A model is the neural network architecture and parameters (fitted numbers) in that architecture. The CPSAM model we distribute is a ‘model’, and you can have another ‘model’ made from finetuning on your data. These models are similar becuase they have the same architecture, but distinct because they have different weights.

Q: How can I do HITL without the GUI? (I don’t have GPU hardware on my machine, but I want to use colab/a cluster)

You can do the following steps:

Load the images onto the remote machine.

Use a script to segment the image using the pretrained model.

Download the segmented image masks and annotate it with the cellpose GUI.

Load the annotated masks onto the remote machine and train a model with all the images in the folder (only 1 at first)

Evaluate the trained model on the next image.

Repeat 3-5 until you have a working fine-tuned model.

Q: Why should I always start from the built-in cellpose model for fine-tuning rather than my fine-tuned model?
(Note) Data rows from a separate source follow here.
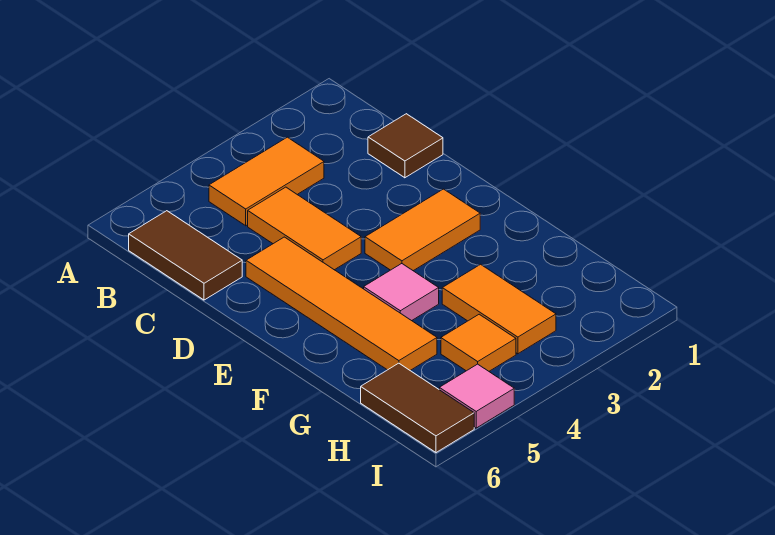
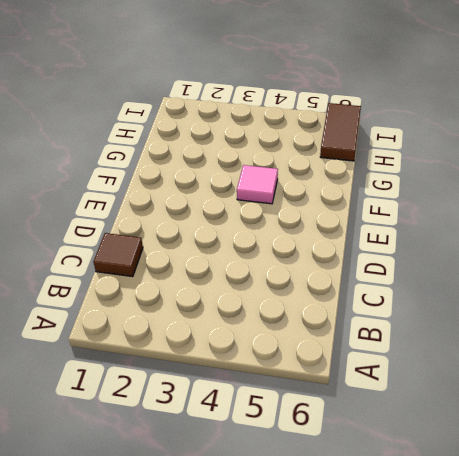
none -> orange 1x2 tile [209,137,324,226]
none -> brown 1x2 tile [129,211,242,300]

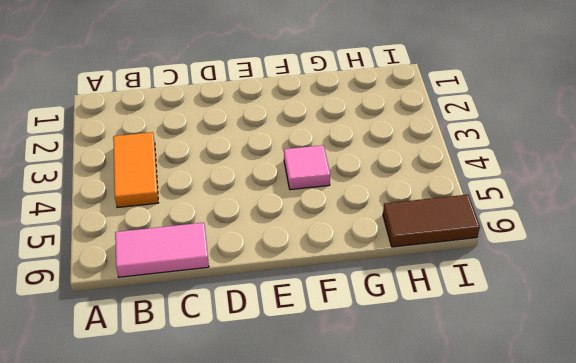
pink 1x2 tile [115,223,209,277] -> brown 1x2 tile [129,211,242,300]
none -> brown 1x1 tile [368,114,443,178]
none -> orange 1x2 tile [248,187,361,270]

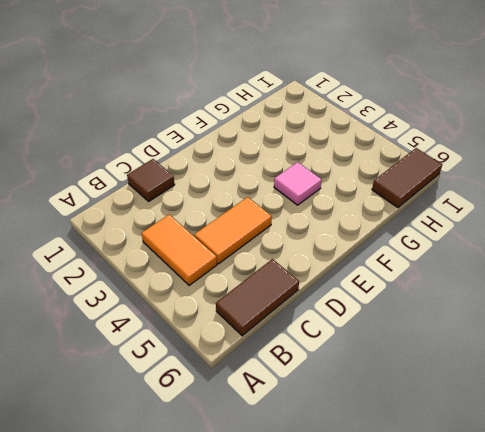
none -> orange 1x4 tile [246,237,437,371]
none -> orange 1x2 tile [365,189,480,271]

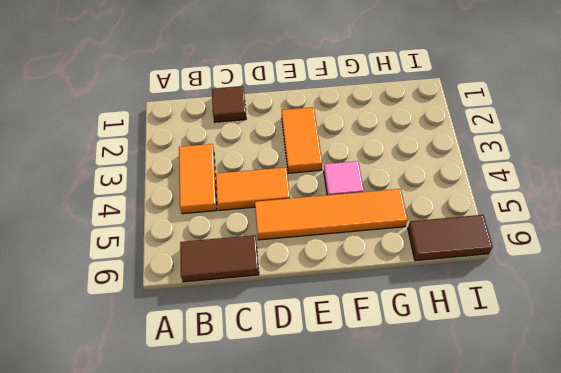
none -> orange 1x2 tile [442,264,556,354]
none -> orange 1x1 tile [441,314,516,371]

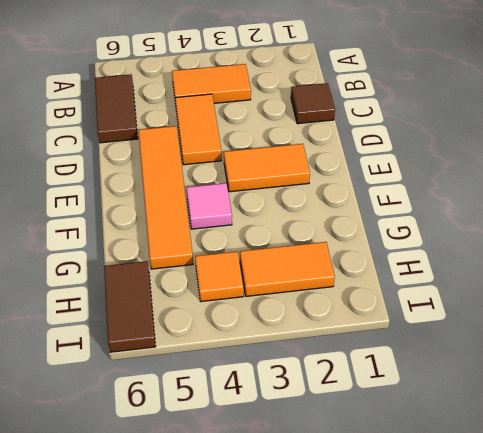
orange 1x2 tile [240,242,335,296] -> orange 1x2 tile turned to [442,264,556,354]
none -> pink 1x1 tile [439,364,514,428]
Cellpose uses transfer learning, where a pre-trained network is used as a starting point that is ‘good enough’. Cellpose was trained on a large and diverse training set of images so that it is a generalist segmentation model: it will segment many types of images. However, it is not perfect. This means that the network parameters are somewhat close to predicting good outputs for a new dataset.

After HITL training, you have a new trained network, with parameterst that are closer to your ideal network for that particular image dataset. To improve the model, you should then take this better performing network and train it again, no?

This is actually a bad idea. The result would be that the network would learn on your data, but it would start to memorize your data instead of generalizing. This is because each time you train a model, you are moving away from the generalist, pre-trained parameters, and toward a smaller target distribution of images. Done enough times, the network may lose the ability to generalize to new images.

Instead, the cellpose GUI forces you to always start with a pretrained model that is known to perform well to make the iteration cycle more robust. New data is added each cycle, but the model will always start with the generalist pre-trained model to produce a new fine-tuned model. As you continue the training cycle, the model will converge on the best model parameters to segment your images. You should use the new models to predict the segmentation, that is the point of the HITL design. Eventually, you will have a model that doesn’t need additional training to accurately predict your segmentation.

Q: Why not train from scratch?

You also have the option to train from scratch, but that will take much longer and requires much more data. The CP4 network leverages extensive pretraining (300k natural images, 23k cellular images). You will need something similar to this to get generalist results.